WORK REQUIRED >> Swap every "locality" in the data below for "place", and leave all other text unchanged.

• • •

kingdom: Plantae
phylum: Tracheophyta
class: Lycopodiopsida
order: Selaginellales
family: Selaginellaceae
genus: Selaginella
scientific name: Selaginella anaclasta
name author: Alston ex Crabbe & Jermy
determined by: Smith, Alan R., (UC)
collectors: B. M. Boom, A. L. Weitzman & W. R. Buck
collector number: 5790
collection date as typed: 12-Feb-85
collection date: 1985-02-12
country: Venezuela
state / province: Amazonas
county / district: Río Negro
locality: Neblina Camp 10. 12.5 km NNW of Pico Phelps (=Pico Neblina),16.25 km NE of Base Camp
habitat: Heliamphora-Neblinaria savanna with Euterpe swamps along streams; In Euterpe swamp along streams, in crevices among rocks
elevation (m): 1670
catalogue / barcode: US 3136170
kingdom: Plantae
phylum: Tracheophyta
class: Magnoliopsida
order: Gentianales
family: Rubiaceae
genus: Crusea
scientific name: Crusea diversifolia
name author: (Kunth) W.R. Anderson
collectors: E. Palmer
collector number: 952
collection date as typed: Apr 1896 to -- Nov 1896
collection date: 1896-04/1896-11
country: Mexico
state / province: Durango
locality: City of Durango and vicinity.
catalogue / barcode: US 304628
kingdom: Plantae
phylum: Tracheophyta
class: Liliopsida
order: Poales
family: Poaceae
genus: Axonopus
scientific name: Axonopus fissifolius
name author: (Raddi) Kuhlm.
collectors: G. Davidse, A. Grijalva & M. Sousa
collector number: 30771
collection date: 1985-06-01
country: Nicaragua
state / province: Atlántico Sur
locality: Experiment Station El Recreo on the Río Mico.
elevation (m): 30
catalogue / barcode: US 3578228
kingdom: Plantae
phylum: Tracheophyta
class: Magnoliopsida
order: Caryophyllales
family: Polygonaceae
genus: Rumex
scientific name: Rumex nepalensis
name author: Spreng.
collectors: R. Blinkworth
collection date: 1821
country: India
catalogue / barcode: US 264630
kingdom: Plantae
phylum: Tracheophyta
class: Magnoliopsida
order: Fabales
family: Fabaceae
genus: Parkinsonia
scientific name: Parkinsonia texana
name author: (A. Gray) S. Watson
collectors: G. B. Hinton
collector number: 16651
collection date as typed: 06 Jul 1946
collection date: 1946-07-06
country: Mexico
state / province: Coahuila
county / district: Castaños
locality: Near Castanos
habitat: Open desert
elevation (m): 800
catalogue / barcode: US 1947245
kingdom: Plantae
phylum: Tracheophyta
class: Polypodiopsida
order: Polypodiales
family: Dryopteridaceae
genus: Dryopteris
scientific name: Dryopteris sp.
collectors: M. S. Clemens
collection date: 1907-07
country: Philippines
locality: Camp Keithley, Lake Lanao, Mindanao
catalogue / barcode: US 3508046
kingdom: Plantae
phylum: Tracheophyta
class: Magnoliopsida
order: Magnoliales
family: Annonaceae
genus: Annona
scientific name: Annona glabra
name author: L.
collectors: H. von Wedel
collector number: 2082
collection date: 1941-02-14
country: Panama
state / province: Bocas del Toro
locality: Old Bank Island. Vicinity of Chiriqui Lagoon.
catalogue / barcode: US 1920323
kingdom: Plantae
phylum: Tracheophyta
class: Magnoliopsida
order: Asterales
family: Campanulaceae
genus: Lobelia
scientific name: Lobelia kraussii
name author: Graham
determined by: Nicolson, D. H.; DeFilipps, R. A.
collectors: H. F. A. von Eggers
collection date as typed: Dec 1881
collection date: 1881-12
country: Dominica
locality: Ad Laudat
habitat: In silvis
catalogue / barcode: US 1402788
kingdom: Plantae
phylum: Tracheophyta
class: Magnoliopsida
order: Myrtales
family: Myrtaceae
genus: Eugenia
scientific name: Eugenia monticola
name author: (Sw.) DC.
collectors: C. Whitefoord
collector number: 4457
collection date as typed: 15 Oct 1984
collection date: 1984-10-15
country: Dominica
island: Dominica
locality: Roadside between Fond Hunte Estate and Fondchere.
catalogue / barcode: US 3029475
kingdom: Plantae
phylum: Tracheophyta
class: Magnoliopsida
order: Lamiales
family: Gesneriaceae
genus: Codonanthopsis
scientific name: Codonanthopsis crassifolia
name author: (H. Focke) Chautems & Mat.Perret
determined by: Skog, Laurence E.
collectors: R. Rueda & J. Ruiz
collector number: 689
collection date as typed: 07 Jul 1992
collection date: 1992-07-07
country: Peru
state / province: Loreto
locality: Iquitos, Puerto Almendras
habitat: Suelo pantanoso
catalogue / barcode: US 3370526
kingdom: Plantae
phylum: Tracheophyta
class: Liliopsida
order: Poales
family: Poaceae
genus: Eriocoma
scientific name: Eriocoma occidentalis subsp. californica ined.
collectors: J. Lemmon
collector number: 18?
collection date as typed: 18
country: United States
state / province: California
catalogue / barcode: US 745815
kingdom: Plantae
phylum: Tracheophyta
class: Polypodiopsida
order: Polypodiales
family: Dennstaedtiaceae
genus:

• • •

RESULT FOR THIS EXERCISE >>
kingdom: Plantae
phylum: Tracheophyta
class: Lycopodiopsida
order: Selaginellales
family: Selaginellaceae
genus: Selaginella
scientific name: Selaginella anaclasta
name author: Alston ex Crabbe & Jermy
determined by: Smith, Alan R., (UC)
collectors: B. M. Boom, A. L. Weitzman & W. R. Buck
collector number: 5790
collection date as typed: 12-Feb-85
collection date: 1985-02-12
country: Venezuela
state / province: Amazonas
county / district: Río Negro
place: Neblina Camp 10. 12.5 km NNW of Pico Phelps (=Pico Neblina),16.25 km NE of Base Camp
habitat: Heliamphora-Neblinaria savanna with Euterpe swamps along streams; In Euterpe swamp along streams, in crevices among rocks
elevation (m): 1670
catalogue / barcode: US 3136170
kingdom: Plantae
phylum: Tracheophyta
class: Magnoliopsida
order: Gentianales
family: Rubiaceae
genus: Crusea
scientific name: Crusea diversifolia
name author: (Kunth) W.R. Anderson
collectors: E. Palmer
collector number: 952
collection date as typed: Apr 1896 to -- Nov 1896
collection date: 1896-04/1896-11
country: Mexico
state / province: Durango
place: City of Durango and vicinity.
catalogue / barcode: US 304628
kingdom: Plantae
phylum: Tracheophyta
class: Liliopsida
order: Poales
family: Poaceae
genus: Axonopus
scientific name: Axonopus fissifolius
name author: (Raddi) Kuhlm.
collectors: G. Davidse, A. Grijalva & M. Sousa
collector number: 30771
collection date: 1985-06-01
country: Nicaragua
state / province: Atlántico Sur
place: Experiment Station El Recreo on the Río Mico.
elevation (m): 30
catalogue / barcode: US 3578228
kingdom: Plantae
phylum: Tracheophyta
class: Magnoliopsida
order: Caryophyllales
family: Polygonaceae
genus: Rumex
scientific name: Rumex nepalensis
name author: Spreng.
collectors: R. Blinkworth
collection date: 1821
country: India
catalogue / barcode: US 264630
kingdom: Plantae
phylum: Tracheophyta
class: Magnoliopsida
order: Fabales
family: Fabaceae
genus: Parkinsonia
scientific name: Parkinsonia texana
name author: (A. Gray) S. Watson
collectors: G. B. Hinton
collector number: 16651
collection date as typed: 06 Jul 1946
collection date: 1946-07-06
country: Mexico
state / province: Coahuila
county / district: Castaños
place: Near Castanos
habitat: Open desert
elevation (m): 800
catalogue / barcode: US 1947245
kingdom: Plantae
phylum: Tracheophyta
class: Polypodiopsida
order: Polypodiales
family: Dryopteridaceae
genus: Dryopteris
scientific name: Dryopteris sp.
collectors: M. S. Clemens
collection date: 1907-07
country: Philippines
place: Camp Keithley, Lake Lanao, Mindanao
catalogue / barcode: US 3508046
kingdom: Plantae
phylum: Tracheophyta
class: Magnoliopsida
order: Magnoliales
family: Annonaceae
genus: Annona
scientific name: Annona glabra
name author: L.
collectors: H. von Wedel
collector number: 2082
collection date: 1941-02-14
country: Panama
state / province: Bocas del Toro
place: Old Bank Island. Vicinity of Chiriqui Lagoon.
catalogue / barcode: US 1920323
kingdom: Plantae
phylum: Tracheophyta
class: Magnoliopsida
order: Asterales
family: Campanulaceae
genus: Lobelia
scientific name: Lobelia kraussii
name author: Graham
determined by: Nicolson, D. H.; DeFilipps, R. A.
collectors: H. F. A. von Eggers
collection date as typed: Dec 1881
collection date: 1881-12
country: Dominica
place: Ad Laudat
habitat: In silvis
catalogue / barcode: US 1402788
kingdom: Plantae
phylum: Tracheophyta
class: Magnoliopsida
order: Myrtales
family: Myrtaceae
genus: Eugenia
scientific name: Eugenia monticola
name author: (Sw.) DC.
collectors: C. Whitefoord
collector number: 4457
collection date as typed: 15 Oct 1984
collection date: 1984-10-15
country: Dominica
island: Dominica
place: Roadside between Fond Hunte Estate and Fondchere.
catalogue / barcode: US 3029475
kingdom: Plantae
phylum: Tracheophyta
class: Magnoliopsida
order: Lamiales
family: Gesneriaceae
genus: Codonanthopsis
scientific name: Codonanthopsis crassifolia
name author: (H. Focke) Chautems & Mat.Perret
determined by: Skog, Laurence E.
collectors: R. Rueda & J. Ruiz
collector number: 689
collection date as typed: 07 Jul 1992
collection date: 1992-07-07
country: Peru
state / province: Loreto
place: Iquitos, Puerto Almendras
habitat: Suelo pantanoso
catalogue / barcode: US 3370526
kingdom: Plantae
phylum: Tracheophyta
class: Liliopsida
order: Poales
family: Poaceae
genus: Eriocoma
scientific name: Eriocoma occidentalis subsp. californica ined.
collectors: J. Lemmon
collector number: 18?
collection date as typed: 18
country: United States
state / province: California
catalogue / barcode: US 745815
kingdom: Plantae
phylum: Tracheophyta
class: Polypodiopsida
order: Polypodiales
family: Dennstaedtiaceae
genus:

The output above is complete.